All pictures are to be dropped, and the remaining data set down exactly.

[Extracted page text data]
______

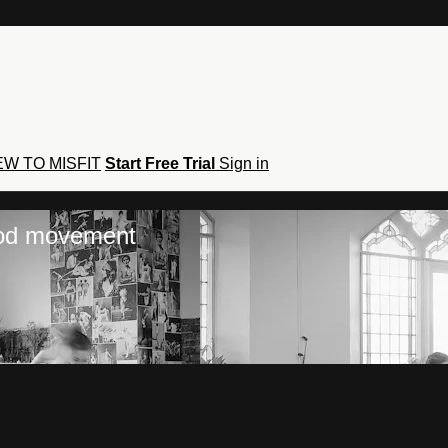
W TO MISFIT
Start Free Trial
Sign in
hod movement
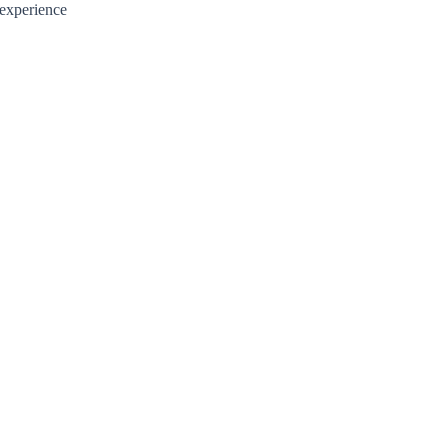
 experience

______

▶ COMPLETED EXERCISE
W TO MISFIT
Start Free Trial
Sign in
hod movement
 experience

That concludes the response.